Livres: questions en rafale à l’auteur Jean-François Beauchemin
Jean-François Beauchemin écrit depuis plus de 30 ans, mais ne publie que depuis 15 ans. Il a été salarié pendant 12 ans à la Société Radio-Canada comme rédacteur, et comme réalisateur à la radio. Homme de lettres, homme qui a des mots dans l’âme, il estime être né comme ça. «C’est toute ma vie qui est teintée par ça», dit-il.
Le hasard et la volonté, c’est l’histoire d’un homme qui a été jugé et condamné à mort. On le retrouve au fond de sa cellule où il décide d’écrire ses souvenirs et les étapes qui l’ont mené au crime qu’il a commis.
Quel est votre livre de chevet en ce moment?
En ce moment, je lis Limonov, d’Emmanuel Carrère.
Que faites-vous quand vous n’écrivez pas?
Oh mon dieu! (Rires) Beaucoup de choses! D’abord, je lis. Mais je m’occupe aussi de la maison. Je suis travailleur autonome, on peut le dire comme ça, puisque je suis écrivain à temps plein. Donc, quand je n’écris pas je m’occupe de tout. Les courses, les repas et tout ce qu’on doit faire dans une maison. Enfin je fais un million de choses. Je mène la vie de tout monde, une vie moderne et mouvementée.
Qui sont vos auteurs étrangers préférés?
Ça fait des années que je dis la même chose et, même si j’aimerai que ça change, ce sont ces mêmes noms qui me reviennent à l’esprit. Je parle beaucoup d’Albert Camus, de Romain Gary, de Boris Vian. Du côté américain, j’aime Paul Auster, John Erving et Jim Harrison.
Quel est le livre que vous avez le plus aimé?
Celui qui m’a le plus marqué, c’est sans doute Vol de nuit, de Saint-Exupéry. Parce que c’est le premier que j’ai lu et aussi parce que c’est sans doute celui-ci qui m’a donné le goût non seulement de lire, mais aussi d’écrire.
Qu’est-ce qui vous a donné envie d’écrire?
Ce sont les autres écrivains, les livres m’ont amené aux livres. La lecture, les écrivains m’ont d’abord transmis le goût des mots. Et une fois que j’ai pénétré ce monde des mots, je me suis mis moi-même à rêver de fabriquer à mon tour des histoires et de faire des livres. C’est par les autres écrivains que je suis devenu écrivain.

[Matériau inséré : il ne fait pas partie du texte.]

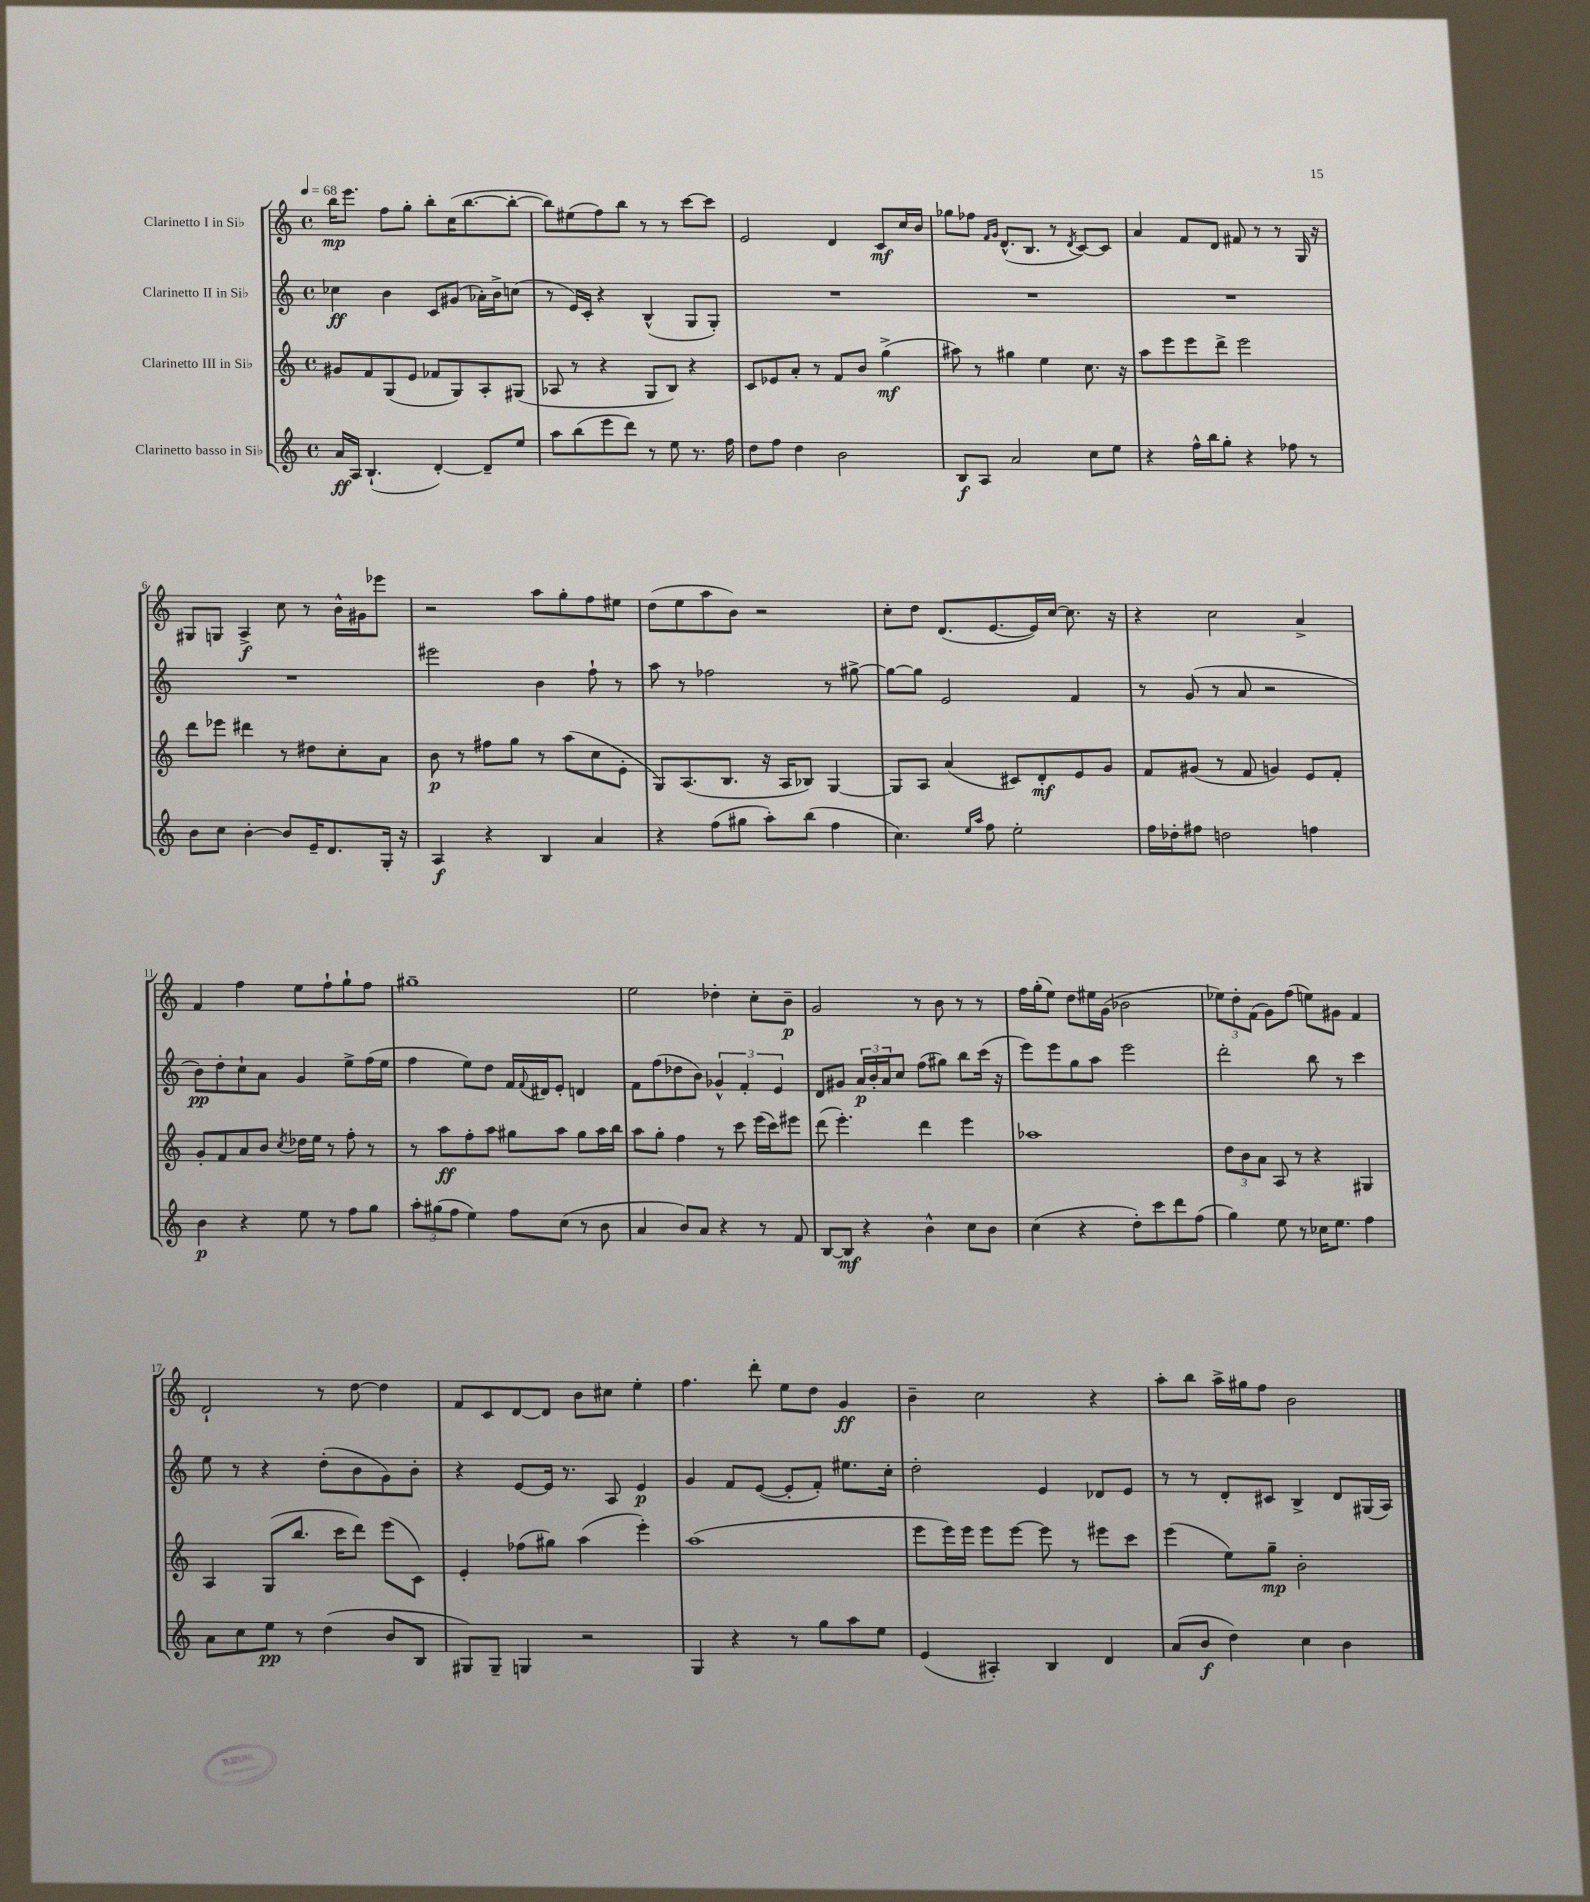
<<
\new StaffGroup <<
\new Staff = "s0" \with { instrumentName = "Clarinetto I in Sib" } {
    \clef treble \key c \major \defaultTimeSignature \time 4/4 \tempo 4 = 68
    b''16\mp e'''8. f''8 g''8-. b''8-. c''16( b''8.~ b''8~-. |
    b''8) eis''8( f''8) b''8 r8 r8 c'''8~ c'''8 |
    e'2 d'4 c'8\mf c''16 b'16 |
    ges''8 fes''8 \grace { f'16 g'16 } d'8.-^( b8. r8 \acciaccatura { d'8 } c'8~) c'8 |
    a'4 f'8 d'8 fis'8 r8 r8 g16 r16 |
    gis8 g8 a4->\f c''8 r8 b'16-^ gis'16 ees'''8 |
    r2 a''8 g''8-. f''8 eis''8 |
    d''8( e''8 a''8 b'8) r2 |
    c''8-. d''8 d'8.( e'8.~ e'16) c''16~ c''8. r16 |
    r4 c''2 a'4-> |
    f'4 f''4 e''8 f''8-! g''8-! f''8 |
    gis''1-- |
    e''2 des''4-. c''8-. b'8--\p |
    g'2 r8 b'8 r8 r8 |
    f''16 g''16-.( e''8) d''8 eis''16 g'16( bes'2 |
    \tuplet 3/2 { ees''8) d''8-. f'8( } g'8) f''8( e''8) gis'8 f'4 |
    d'2-! r8 d''8~ d''4 |
    f'8 c'8 d'8~ d'8 b'8 cis''8 e''4-. |
    f''4. d'''8-. e''8 d''8 g'4\ff |
    b'4-- c''2 r4 |
    a''8-. b''8 a''16-> gis''16 f''8 b'2 \bar "|." |
}
\new Staff = "s1" \with { instrumentName = "Clarinetto II in Sib" } {
    \clef treble \key c \major \defaultTimeSignature \time 4/4
    ces''4\ff b'4 c'8 gis'8( aes'16-.) b'16-> c''8( |
    r8 e'16) c'16-. r4 b4-^( g8 g8-.) |
    R1 |
    R1 |
    R1 |
    R1 |
    eis'''2 b'4 f''8-! r8 |
    a''8 r8 fes''2 r8 gis''8~-> |
    gis''8~ gis''8 e'2 f'4 |
    r8 g'8( r8 a'8 r2 |
    b'8\pp) d''8-. c''8-! a'8 g'4 e''8-> f''16( e''16 |
    f''4 e''8) d''8 f'16 \appoggiatura { f'8 } dis'16 e'8-. d'4 |
    f'8 f''8( des''8 b'8) \tuplet 3/2 { ges'4-^ f'4-. e'4 } |
    d'8 gis'8 \tuplet 3/2 { a'16\p b'16-. a'16 } c''8 f''8( gis''8) b''8 c'''16( r16 |
    e'''8) e'''8 g''8 a''8 e'''2 |
    d'''2-. b''8 r8 c'''4 |
    e''8 r8 r4 d''8-.( b'8 g'8) b'8-. |
    r4 e'8~ e'16 r8. a8 e'4\p |
    g'4 f'8 e'8~( e'8-. f'8-.) eis''8. c''16-. |
    d''2-. e'4 des'8 e'8 |
    r8 r8 d'8-. cis'8 b4-> d'8 gis16( a16) \bar "|." |
}
\new Staff = "s2" \with { instrumentName = "Clarinetto III in Sib" } {
    \clef treble \key c \major \defaultTimeSignature \time 4/4
    gis'8 f'8 g8( e'8 fes'8 g8) a8-. gis8( |
    aes8 r8 r4 g8 b8) r4 |
    c'8 ees'8 a'8-. r8 f'8 b'8 g''4->\mf( |
    ais''8) r8 gis''4 e''4 c''8. r16 |
    a''8 e'''8 e'''8 d'''8-> e'''2 |
    d'''8 ees'''8 dis'''4 r8 dis''8 c''8-. a'8 |
    b'8\p r8 fis''8 g''8 r8 a''8( c''8 e'8-. |
    g8) a8.( b8. r16 a16 bes8) g4~ |
    g8 a8 a'4( cis'8) d'8-.\mf e'8 g'8 |
    f'8 gis'8( r8 f'8 g'4) e'8 f'8-. |
    g'8-. f'8 a'8 b'8 \acciaccatura { c''8 } des''16 e''16 r8 f''8-. r8 |
    r8 a''8\ff f''8-. a''8 gis''8 a''8 gis''8 a''16 b''16 |
    a''8 g''8-. f''4 r8 c'''8 e'''16( c'''16) eis'''8 |
    d'''8( e'''4.-.) d'''4 e'''4 |
    aes''1 |
    \tuplet 3/2 { d''8 b'8 a'8 } a8 r8 r4 gis4 |
    a4 g8( b''8. c'''16 d'''8) e'''8( c'8) |
    e'4-. fes''8( gis''8) a''4( e'''4-.) |
    a''1( |
    e'''8 e'''16) e'''16 e'''8 e'''8~ e'''8 r8 eis'''8 c'''8 |
    e'''4( e''8) g''8--\mp b'2-. \bar "|." |
}
\new Staff = "s3" \with { instrumentName = "Clarinetto basso in Sib" } {
    \clef treble \key c \major \defaultTimeSignature \time 4/4
    a'16\ff a16 b4.-!( d'4~-.) d'8-- e''8 |
    a''8 b''8( e'''8 d'''8) r8 e''8 r8. f''16 |
    d''8 f''8 d''4 b'2 |
    b8\f a8 a'2 c''8 e''8 |
    r4 f''16-^ b''16 g''8-. r4 fes''8 r8 |
    b'8 c''8 b'4~-. b'8 e'16-- d'8. g16-. r16 |
    a4\f r4 b4 a'4 |
    r4 f''8( gis''8 a''8-.) b''8( f''4 |
    c''4.) \grace { e''16 a''16 } f''8 e''2-. |
    f''16 des''16-. fis''8 d''2 f''4 |
    b'4\p r4 e''8 r8 f''8 g''8 |
    \tuplet 3/2 { a''8-. gis''8( f''8 } e''4) f''8 c''8( r8 b'8 |
    a'4 b'8) a'8 r4 r8 f'8 |
    b8~ b8\mf r4 b'4-^ c''8 b'8 |
    c''4( r4 d''8-.) c'''8 d'''8 f''8( |
    g''4) e''8 r8 ces''16 e''8. f''4 |
    a'8 c''8 e''8\pp r8 d''4( b'8 b8 |
    gis8) gis8-- g4 r2 |
    g4 r4 r8 g''8 a''8 e''8 |
    e'4( ais4-.) b4 d'4 |
    a'8( b'8\f d''4) c''4 b'4 \bar "|." |
}
>>
>>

Qui sont vos auteurs québécois et/ou canadiens préférés?
J’aime beaucoup, au Québec, Robert Lalonde. Une écrivaine, malheureusement trop méconnue, Monique Larue, j’aime beaucoup Gabrielle Roy, qui n’est plus là mais qui a écrit des livres, parmi mes préférés toutes catégories et nationalités confondues. J’aime bien Michel Tremblay de temps à autres.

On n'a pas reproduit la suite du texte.